* **Extract**
======
ESG fund manager uses carbon-heavy bets to beat pack
This year’s best-performing ESG fund managers have relied heavily on some of the most carbon-intensive assets, ostensibly in keeping with regulations intended to steer capital toward a greener future.
The top-ranked ESG equity fund in the year through mid-June, which is managed by Eurizon Asset Management, gained almost 16%, compared with the average 20% decline for its European peers.
The fund manager behind the stellar performance, Francesco Sedati, readily admits that the contents of his portfolio -- fossil fuels and other commodities -- “are a bit controversial from an ESG point of view.” But he also points out that his fund complies fully with the EU’s Sustainable Finance Disclosure Regulation’s so-called Article 8 classification, which is reserved for investments that “promote” sustainability.
It’s a good illustration of the way in which Europe’s landmark anti-greenwashing rulebook is opening itself up to a wave of criticism from investors, activists, lawyers and even regulators for being too vague and potentially even toothless. The Eurizon fund in question is overseen by the Luxembourg regulator. But across the border in France, the financial watchdog has questioned the inclusion of fossil fuels in ESG funds.
Article 8 fund managers need to come up with “serious” justifications for choosing fossil fuels, according to Robert Ophele, the head of the French supervisory authority. But when it comes to SFDR’s stricter ESG category, known as Article 9, “it is out of the question” to hold such assets, he said.
======
* **Data listing**
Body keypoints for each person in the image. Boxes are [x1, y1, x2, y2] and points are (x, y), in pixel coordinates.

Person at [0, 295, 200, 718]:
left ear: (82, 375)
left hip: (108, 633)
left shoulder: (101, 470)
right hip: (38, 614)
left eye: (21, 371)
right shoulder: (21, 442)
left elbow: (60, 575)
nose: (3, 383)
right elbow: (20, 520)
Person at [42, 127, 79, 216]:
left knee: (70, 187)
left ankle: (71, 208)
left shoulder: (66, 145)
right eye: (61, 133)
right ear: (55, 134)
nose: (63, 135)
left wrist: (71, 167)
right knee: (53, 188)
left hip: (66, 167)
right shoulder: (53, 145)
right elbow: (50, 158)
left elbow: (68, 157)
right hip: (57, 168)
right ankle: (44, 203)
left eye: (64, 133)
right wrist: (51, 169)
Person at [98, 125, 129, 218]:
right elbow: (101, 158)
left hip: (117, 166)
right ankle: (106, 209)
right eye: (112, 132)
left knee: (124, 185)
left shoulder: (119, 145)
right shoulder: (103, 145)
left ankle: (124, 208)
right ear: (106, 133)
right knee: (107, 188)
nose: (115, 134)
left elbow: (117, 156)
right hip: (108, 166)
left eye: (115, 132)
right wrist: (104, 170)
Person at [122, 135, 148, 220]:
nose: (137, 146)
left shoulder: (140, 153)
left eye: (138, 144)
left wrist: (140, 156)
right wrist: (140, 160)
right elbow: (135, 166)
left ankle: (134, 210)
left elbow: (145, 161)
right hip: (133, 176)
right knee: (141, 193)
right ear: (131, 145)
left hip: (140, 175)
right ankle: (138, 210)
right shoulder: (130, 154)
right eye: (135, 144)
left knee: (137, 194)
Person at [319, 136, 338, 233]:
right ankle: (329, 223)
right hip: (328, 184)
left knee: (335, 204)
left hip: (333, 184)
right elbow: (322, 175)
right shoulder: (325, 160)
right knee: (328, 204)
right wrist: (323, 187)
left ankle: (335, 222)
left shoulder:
======
* **Problems to solve**
- 1) From the ESG fund article above, list the groups it says are criticizing Europe's anti-greenwashing rulebook.
- 2) Resume the ESG fund article above, starting right after its last sentence.

* **Response list**
- 1) Investors, activists, lawyers, and regulators.

- 2)
The European Sustainable Investment Forum recently warned that if weaknesses in SFDR aren’t addressed, the ESG fund management industry it’s intended to guide will face “significant reputational risk.” It estimates that at the end of 2021, 39% of Article 8 products and 33% of Article 9 products had more than 5% exposure to fossil-fuel companies. What’s more, 22% of Article 9 funds were exposed to firms that get over 5% of their revenue from thermal coal. For Article 8 products, the figure is 36%. Eurosif characterizes the findings as “surprising.”
Sonali Siriwardena, partner and head of ESG at law firm Simmons & Simmons, is warning clients that the coming year will bring with it significant upheaval to the wider regulatory environment.
“It’s going to be a roller-coaster ride over the next 12 months,” she said.
The bottom line remains that time is running out to ensure that the world’s most ambitious ESG investing regulations are fit for purpose.
In April, the United Nation’s Intergovernmental Panel on Climate Change estimated that the planet might be on track for temperature increases that could be twice the limit set out in the Paris climate accord. The question is whether the world can rely on the fund management industry, and those regulating it, to ensure capital moves into projects that prevent that from happening.